## [Zadania]
1. Czy stwierdzenia (a), (b) i (c) zgadzają się z tekstem o Harvardzie? (a) Elmendorf odwołał decyzję o odmowie przyjęcia Kennetha Rotha. (b) W chwili opisanych wydarzeń Kenneth Roth był szefem Human Rights Watch. (c) Wśród krytyków decyzji dziekana znalazł się „Boston Globe”. Przy każdym odpowiedz tak lub nie i przytocz rozstrzygające słowa tekstu.
2. Jak mógłby brzmieć dalszy ciąg tekstu o Harvardzie? Dopisz go, zaczynając tuż po ostatnim zdaniu.

## [Tekst źródłowy]
Archive | 2023/01/22

Harvard poddaje się antysemickiej bandzie

Ówczesny dyrektor Human Rights Watch, Kenneth Roth, na konferencji Media Security w Monachium, 19 lutego 2017. Zdjęcie: Kuhlmann/MSC via Wikimedia Commons.


Harvard poddaje się antysemickiej bandzie

Jonathan S. Tobin

Tłumaczenie: Małgorzata Koraszewska


Przez kilka dni Kennedy School of Government na Uniwersytecie Harvarda zachowywała się tak, jakby była instytucją z kompasem moralnym. Ale dziekan Douglas Elmendorf szybko zdał sobie sprawę, że przeciwstawianie się antysemityzmowi wbrew „przebudzonej” intelektualnej modzie, nie jest dobrym wyborem zawodowym.

W obliczu burzy krytyki ze strony wykładowców, studentów i liberalnych mediów korporacyjnych, takich jak „Boston Globe”, oraz wpływowych skrajnie lewicowych szmat, takich jak „The Nation”, Elmendorf odwołał swoją decyzję o odmowie przyjęcia na stanowisko nauczyciela akademickiego Kennetha Rotha, byłego szefa Human Rights Watch.

## [Wyciąg z danych]
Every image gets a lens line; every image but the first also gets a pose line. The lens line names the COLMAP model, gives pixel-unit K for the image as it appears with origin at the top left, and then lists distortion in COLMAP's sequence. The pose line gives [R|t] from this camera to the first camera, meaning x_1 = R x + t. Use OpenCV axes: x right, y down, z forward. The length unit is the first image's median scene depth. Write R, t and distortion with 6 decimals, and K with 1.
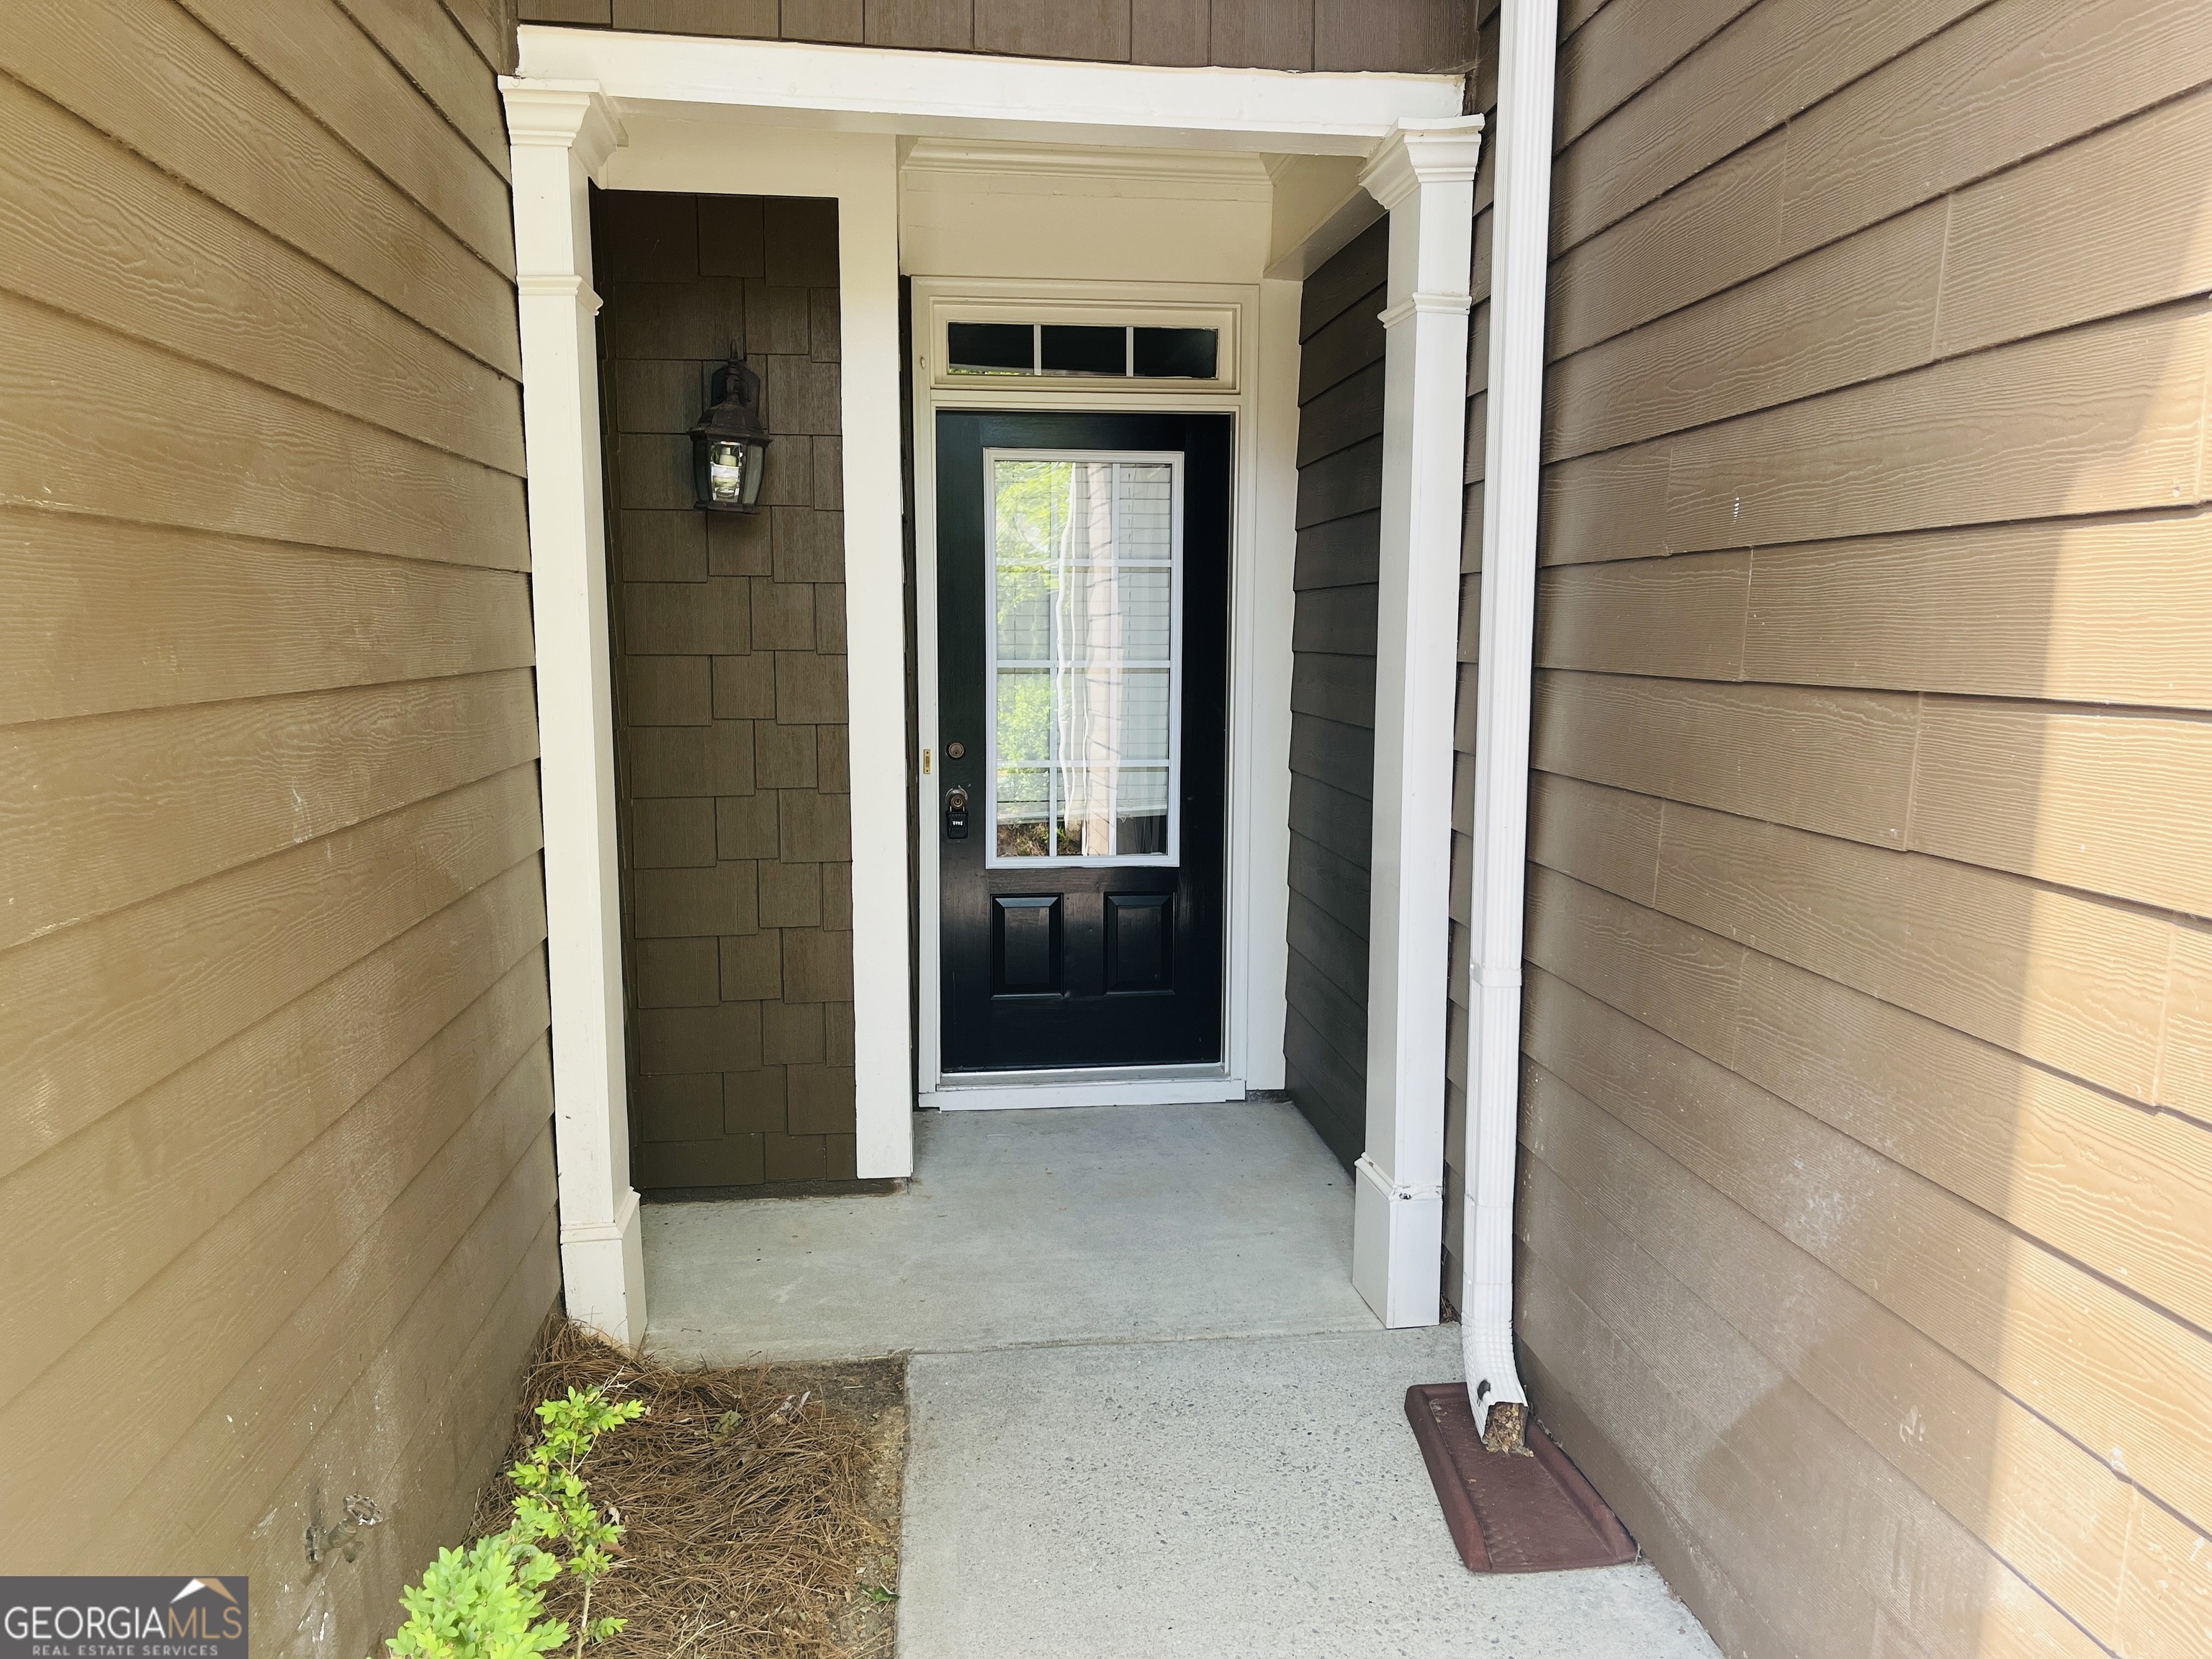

## [Odpowiedzi do zadań]
1.
(a) Tak: „Elmendorf odwołał swoją decyzję o odmowie przyjęcia na stanowisko nauczyciela akademickiego Kennetha Rotha”.
(b) Nie: „byłego szefa Human Rights Watch”.
(c) Tak: „liberalnych mediów korporacyjnych, takich jak „Boston Globe””.

2.
Podobnie jak „wróg klasowy” postawiony przed „sądem ludowym” komunistycznej Czerwonej Gwardii podczas chińskiej rewolucji kulturalnej, list Elmendorfa z przeprosinami był, jak można było przewidzieć, tchórzliwy. Elmendorf napisał, że od czasu podjęcia decyzji „konsultował się” z wykładowcami, a teraz przyznał się do „błędu”, dodając, że prosi Rotha, aby mimo wszystko przyjechał na Harvard.

Roth entuzjastycznie odpowiedział na Twitterze, przyjmując ofertę i wyrażając wdzięczność znacznym siłom, które zmusiły Elmendorfa do poddania się. Ale nie chciał odpuścić bez  zemsty na swoich wrogach. Zażądał poznania tożsamości tych, którzy doradzali dziekanowi podjęcie decyzji o odrzuceniu jego podania, i powiedział, że chce pracować nad zapewnieniem, aby inni antyizraelscy działacze byli podobnie bronieni przed krytyką, by zapewnić, jak to ujął, „wolność akademicką. ”

Pogląd, że jest to zwycięstwo wolności akademickiej lub wolności słowa, jak twierdzą obrońcy Rotha, to chory żart. Jak powiedział jeden z proizraelskich studentów Harvardu dziennikarzowi „New York Timesa”: „na Harvardzie jest tak wielu ludzi, którzy opowiadają się za antyizraelskimi poglądami, że naprawdę nie potrzebujemy kolejnego”.

Rzeczywiście, ci, którzy sprzeciwiają się istnieniu jedynego państwa żydowskiego na planecie, dominują w środowisku akademickim. Ci, którzy je popierają, są rzadkością i muszą, jeśli cenią sobie swoją przyszłość zawodową, zachować swoje poglądy dla siebie, chyba że już mają stały etat i nie muszą martwić się o bezpieczeństwo pracy.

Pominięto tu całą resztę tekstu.